Figure 93 – Le marché couvert inauguré en 1889 – Nicole Bertin Infos, « Les maires de Jonzac jusqu’à la Seconde Guerre mondiale » (publié le 06/03/2014) – copie d’écran 25/10/2022

A propos de Will

Formateur dans une structure associative (en matière de savoirs de base), amateur de bien des choses en vrac (trop, comme tous les grands rêveurs), écrivailleur à mes heures perdues (la plupart dans le labyrinthe Tiers Livre), twitteur du dimanche sur un compte Facebook en berne (Will Book ne respecte pas toujours « les Standards de la communauté »), blogueur éphémère sur un site fantôme (willweb.unblog.fr, comme un vaisseau fantôme).

2 commentaires à propos de “#40 jours #40 | Dans l’œil de Sauveterre”

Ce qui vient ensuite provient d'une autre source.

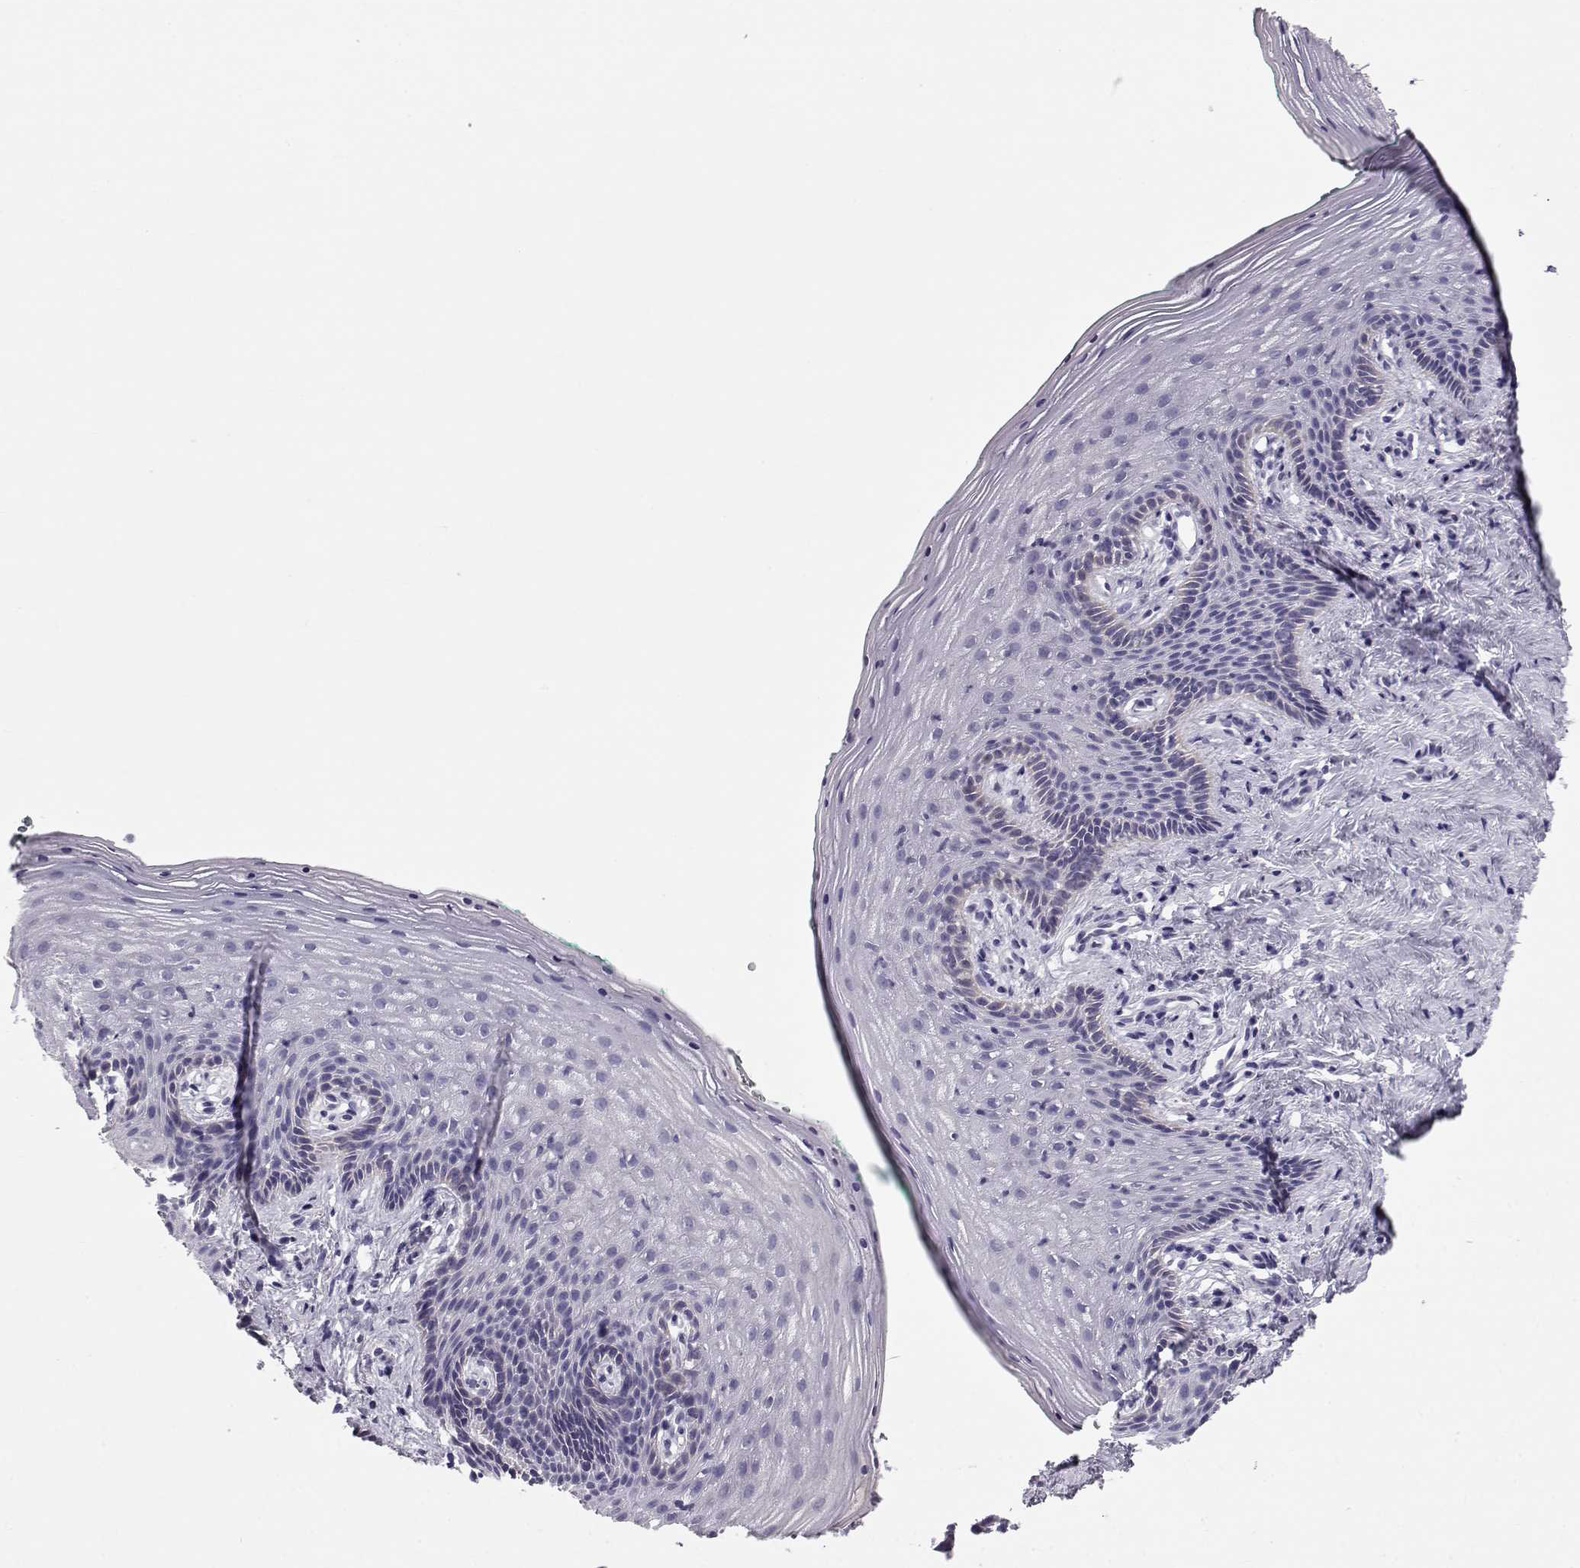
{"staining": {"intensity": "negative", "quantity": "none", "location": "none"}, "tissue": "vagina", "cell_type": "Squamous epithelial cells", "image_type": "normal", "snomed": [{"axis": "morphology", "description": "Normal tissue, NOS"}, {"axis": "topography", "description": "Vagina"}], "caption": "Protein analysis of benign vagina shows no significant expression in squamous epithelial cells. (Stains: DAB (3,3'-diaminobenzidine) immunohistochemistry (IHC) with hematoxylin counter stain, Microscopy: brightfield microscopy at high magnification).", "gene": "GPR26", "patient": {"sex": "female", "age": 45}}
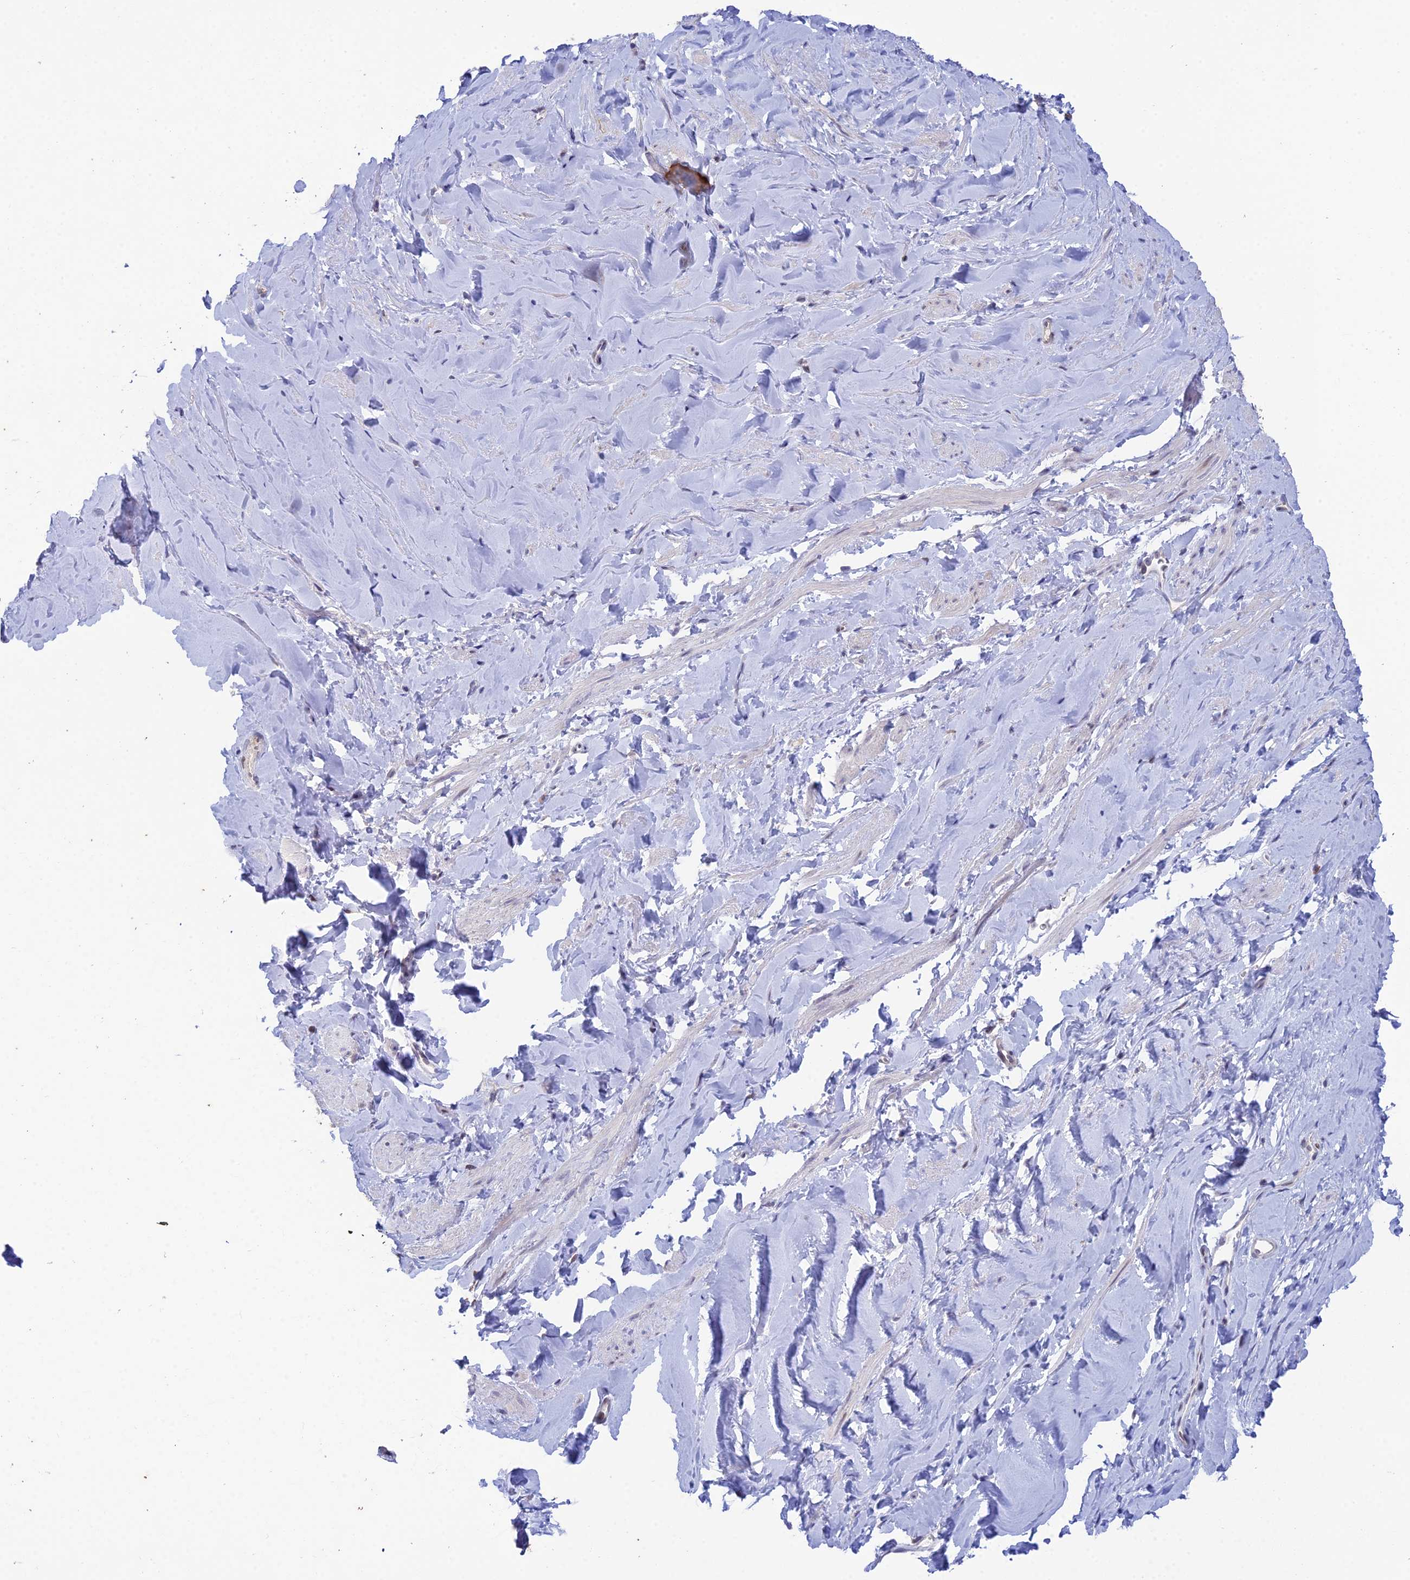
{"staining": {"intensity": "negative", "quantity": "none", "location": "none"}, "tissue": "smooth muscle", "cell_type": "Smooth muscle cells", "image_type": "normal", "snomed": [{"axis": "morphology", "description": "Normal tissue, NOS"}, {"axis": "topography", "description": "Smooth muscle"}, {"axis": "topography", "description": "Peripheral nerve tissue"}], "caption": "The image exhibits no staining of smooth muscle cells in benign smooth muscle. (DAB (3,3'-diaminobenzidine) immunohistochemistry visualized using brightfield microscopy, high magnification).", "gene": "ELOA2", "patient": {"sex": "male", "age": 69}}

  1. Oh Will ! Quelle pure dose d’énergie en intraveineuse ! Merci d’être repassé par mon versant, d’avoir relevé ce gant depuis des mois, depuis plus d’un an à présent. Il m’est si cher ce compagnonnage qu’il faut tout le temps inventer dans les tempêtes du Tiers Livre et celles qui nous traversent. La lave du Pouvoir de la Parole, tu l’as prise à pleine pleines mains. Ça brûle mais déjà tu la sculpte ! J’ai presque une question par entrée… Je n’ai toujours pas écrit cette #40, mais impossible à présent de la faire autrement qu’en miroir. Pour l’heure, je vais rejoindre Maldi, purée !

  2. Le prolongement anthropologique, c’est une sacrée piste : aucune idée de par où la prendre. L’organisation des textes de mon côté m’amène de plus en plus simplement à trouver une place pour les tiens : en les prenant justement dans une des couches mythologiques du dernier récit, celui où l’on essaie de comprendre d’où sont sortis les Principes des Corps-songeant. Mais plus le temps passe plus je me dis qu’ils sont sortis principalement de la province, d’une certaine qualité d’ennui propre au XXe siècle. Un fort lien géo-générationnel.